● WHAT NEEDS TO BE DONE: Print every line from the one containing "At which label does Ho first exceed 6?" up to and including the one containing "Is it true that Agriculture", reproducing each one precisely.

● DATA EXCERPTS:
-=-=-

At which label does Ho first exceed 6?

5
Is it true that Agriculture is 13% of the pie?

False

-=-=-

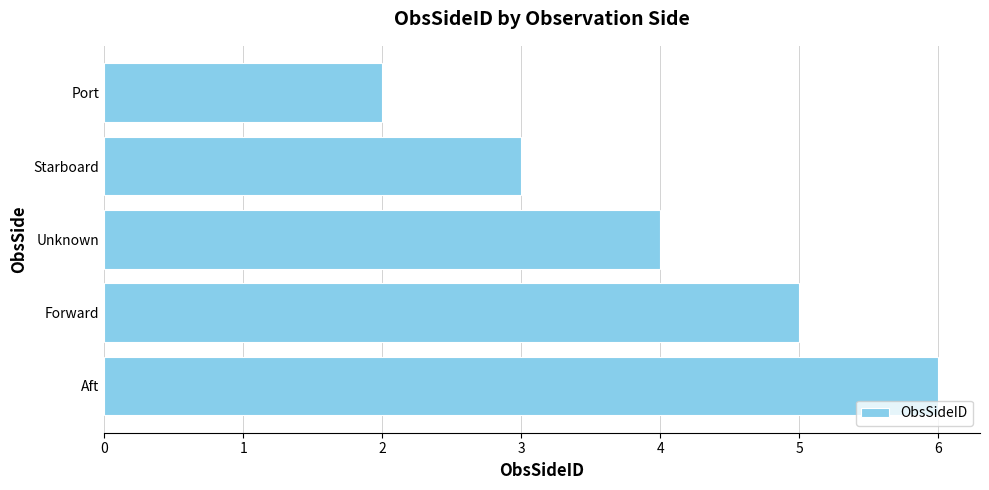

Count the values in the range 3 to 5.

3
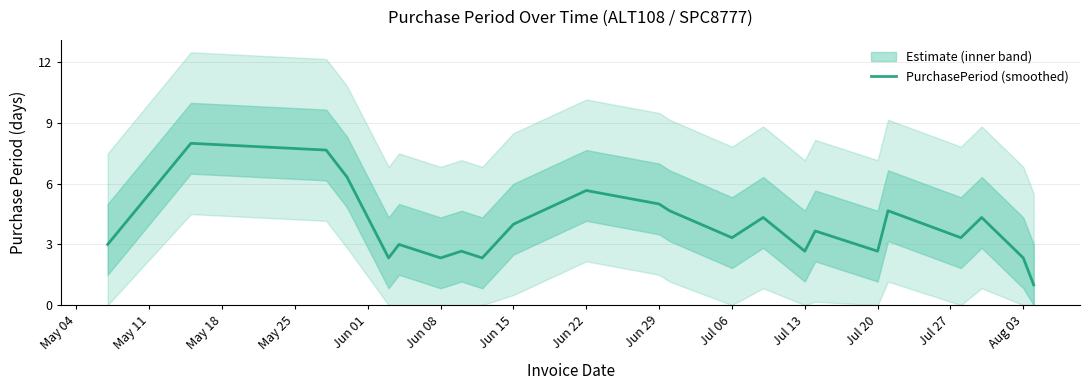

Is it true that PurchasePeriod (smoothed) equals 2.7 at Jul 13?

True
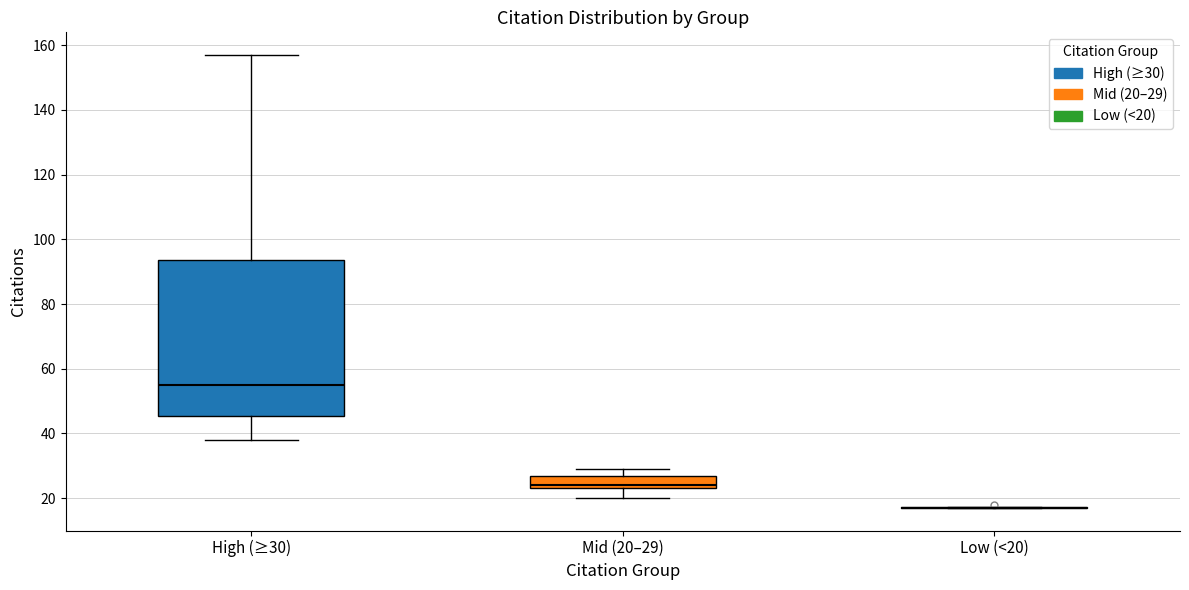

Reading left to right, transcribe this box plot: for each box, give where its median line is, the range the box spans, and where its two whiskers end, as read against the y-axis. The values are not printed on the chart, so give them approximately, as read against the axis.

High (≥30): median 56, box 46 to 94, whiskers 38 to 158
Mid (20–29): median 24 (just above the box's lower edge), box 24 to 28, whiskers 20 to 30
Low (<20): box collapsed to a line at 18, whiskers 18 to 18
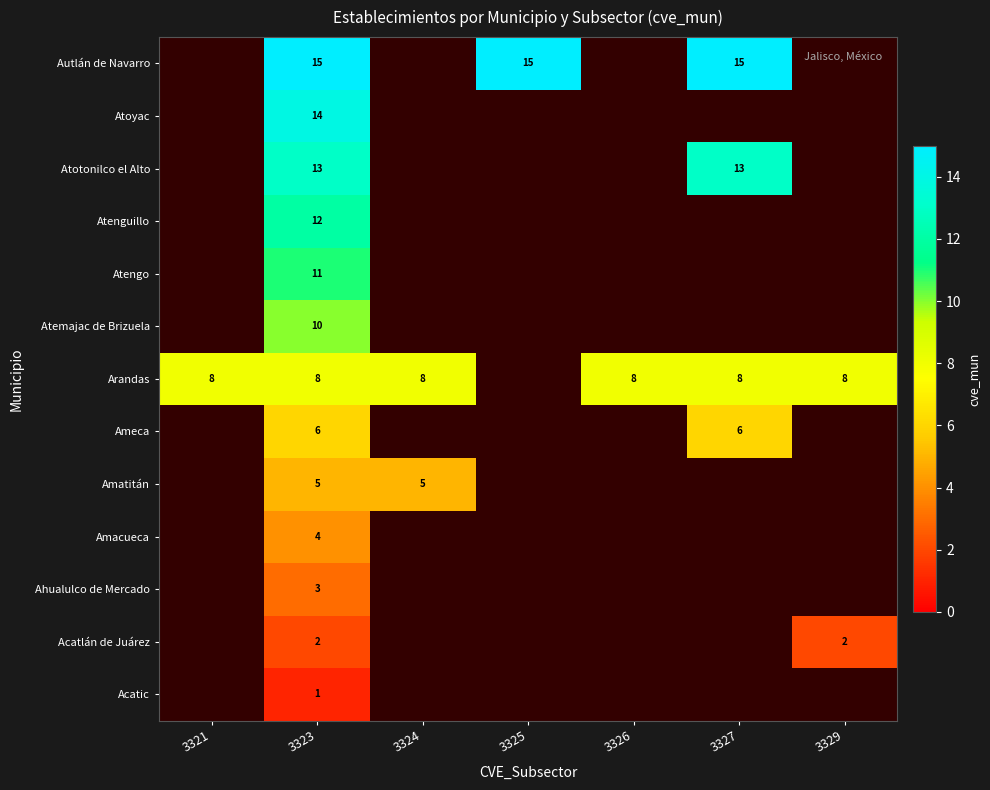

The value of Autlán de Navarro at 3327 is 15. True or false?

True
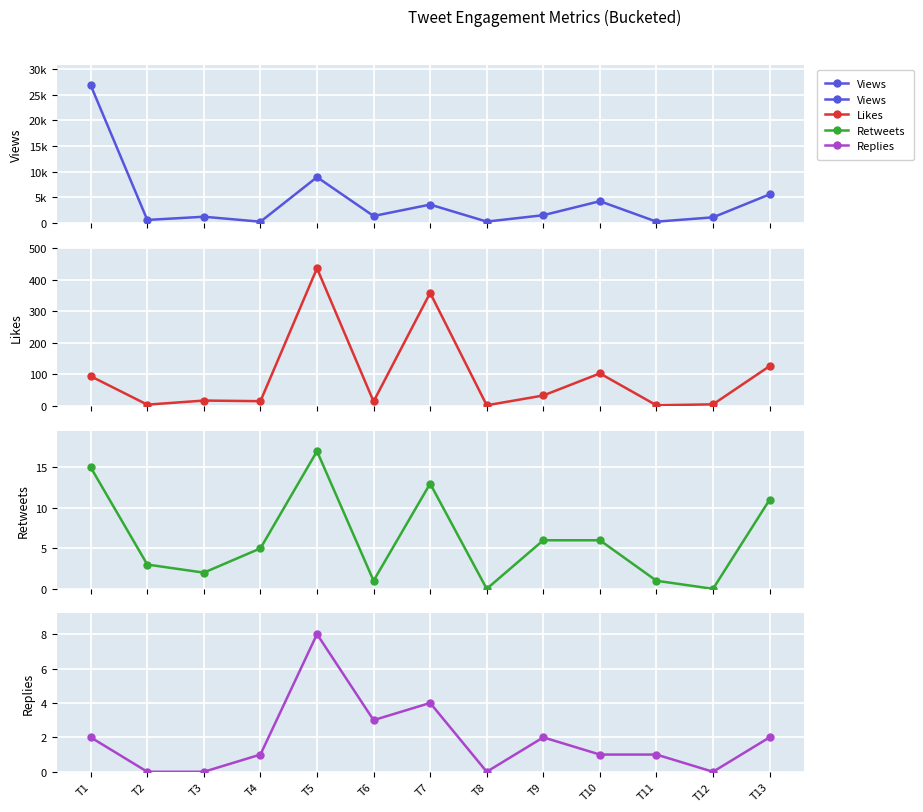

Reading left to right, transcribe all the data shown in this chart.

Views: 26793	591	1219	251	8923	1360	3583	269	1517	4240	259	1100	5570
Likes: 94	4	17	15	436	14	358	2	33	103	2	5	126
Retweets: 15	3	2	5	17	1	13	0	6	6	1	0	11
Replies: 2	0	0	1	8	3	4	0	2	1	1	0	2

-=-=-

● ANSWER TO THIS TASK:
At which label does Ho first exceed 6?

5
Is it true that Agriculture is 13% of the pie?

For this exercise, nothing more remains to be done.